─── Supplied information

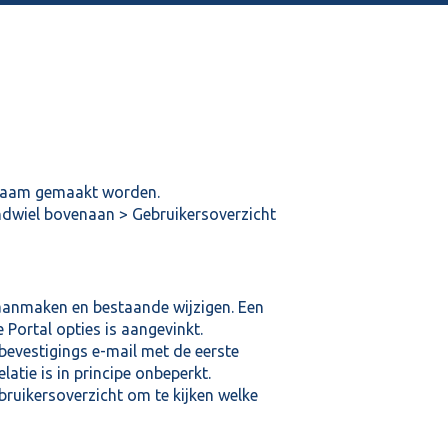
ognaam gemaakt worden.
andwiel bovenaan > Gebruikersoverzicht
aanmaken en bestaande wijzigen. Een
e Portal opties is aangevinkt.
bevestigings e-mail met de eerste
latie is in principe onbeperkt.
ruikersoverzicht om te kijken welke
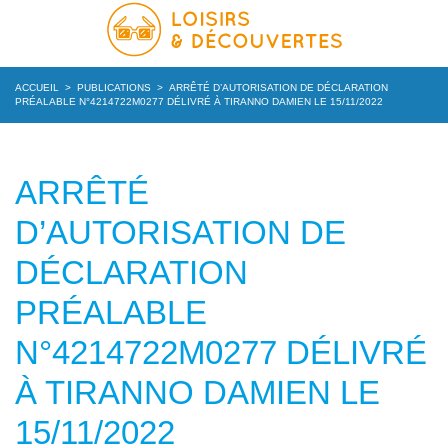
ACCUEIL
>
PUBLICATIONS
>
ARRÊTÉ D’AUTORISATION DE DÉCLARATION
PRÉALABLE N°4214722M0277 DÉLIVRÉ À TIRANNO DAMIEN LE 15/11/2022
ARRÊTÉ
D’AUTORISATION DE
DÉCLARATION
PRÉALABLE
N°4214722M0277 DÉLIVRÉ
À TIRANNO DAMIEN LE
15/11/2022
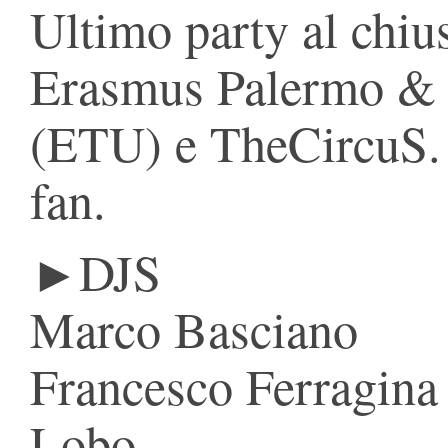
Ultimo party al chiu
Erasmus Palermo & 
(ETU) e TheCircuS. 
fan.
►DJS
Marco Basciano
Francesco Ferragina
Lobo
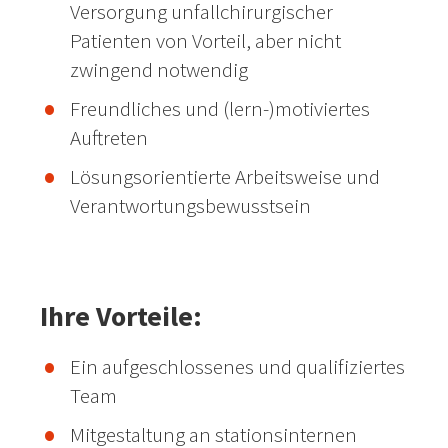
Versorgung unfallchirurgischer
Patienten von Vorteil, aber nicht
zwingend notwendig
Freundliches und (lern-)motiviertes
Auftreten
Lösungsorientierte Arbeitsweise und
Verantwortungsbewusstsein
Ihre Vorteile:
Ein aufgeschlossenes und qualifiziertes
Team
Mitgestaltung an stationsinternen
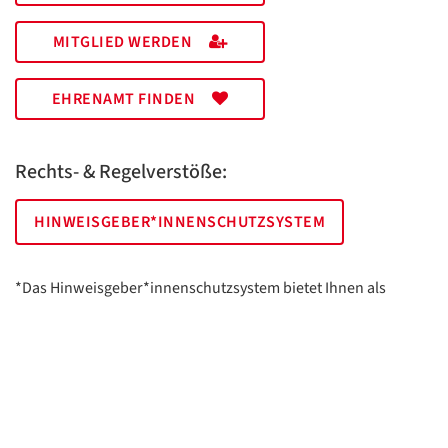
MITGLIED WERDEN
EHRENAMT FINDEN
Rechts- & Regelverstöße:
HINWEISGEBER*INNENSCHUTZSYSTEM
*Das Hinweisgeber*innenschutzsystem bietet Ihnen als
hinweisgebende Person die Möglichkeit, anonym und sicher
Hinweise anzuzeigen.
AWO Essen | Holsterhauser Platz 2 | 45147 Essen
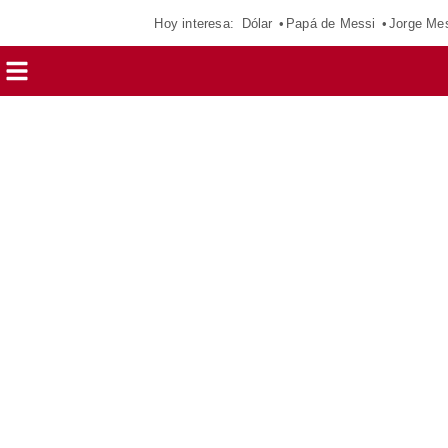
Hoy interesa:
Dólar
Papá de Messi
Jorge Me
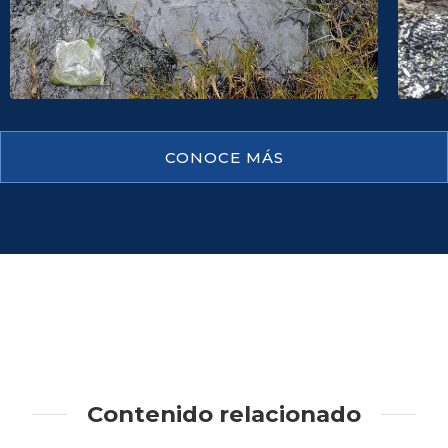
CONOCE MÁS
Contenido relacionado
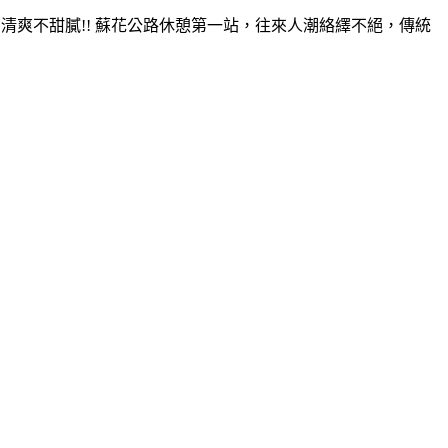
清爽不甜膩!! 蘇花公路休憩第一站，往來人潮絡繹不絕，傳統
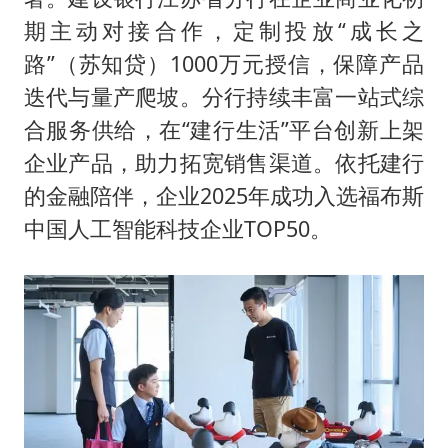
期主动对接合作，定制投放“成长之
路”（苏知贷）1000万元授信，保障产品
迭代与量产爬坡。分行持续丰富一站式综
合服务供给，在“建行生活”平台创新上架
企业产品，助力拓宽销售渠道。依托建行
的金融陪伴，企业2025年成功入选福布斯
中国人工智能科技企业TOP50。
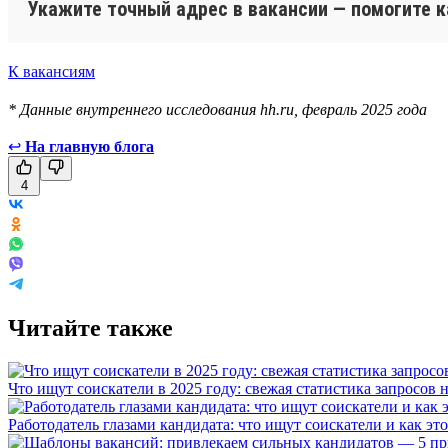
Укажите точный адрес в вакансии — помогите 
К вакансиям
* Данные внутреннего исследования hh.ru, февраль 2025 года
↩
На главную блога
4
Читайте также
Что ищут соискатели в 2025 году: свежая статистика запросов н
Работодатель глазами кандидата: что ищут соискатели и как эт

──────

#### Task description:
Please set down, word for word, the data from the line containing "清爽不甜膩!! 蘇花公路休憩第一站，往來人潮絡繹不絕，傳統" through the end of the data, inclusive. Leave the pictures out of your answer.

#### Reply:
清爽不甜膩!! 蘇花公路休憩第一站，往來人潮絡繹不絕，傳統
期主动对接合作，定制投放“成长之
路”（苏知贷）1000万元授信，保障产品
迭代与量产爬坡。分行持续丰富一站式综
合服务供给，在“建行生活”平台创新上架
企业产品，助力拓宽销售渠道。依托建行
的金融陪伴，企业2025年成功入选福布斯
中国人工智能科技企业TOP50。
Укажите точный адрес в вакансии — помогите 
К вакансиям
* Данные внутреннего исследования hh.ru, февраль 2025 года
↩
На главную блога
4
Читайте также
Что ищут соискатели в 2025 году: свежая статистика запросов н
Работодатель глазами кандидата: что ищут соискатели и как эт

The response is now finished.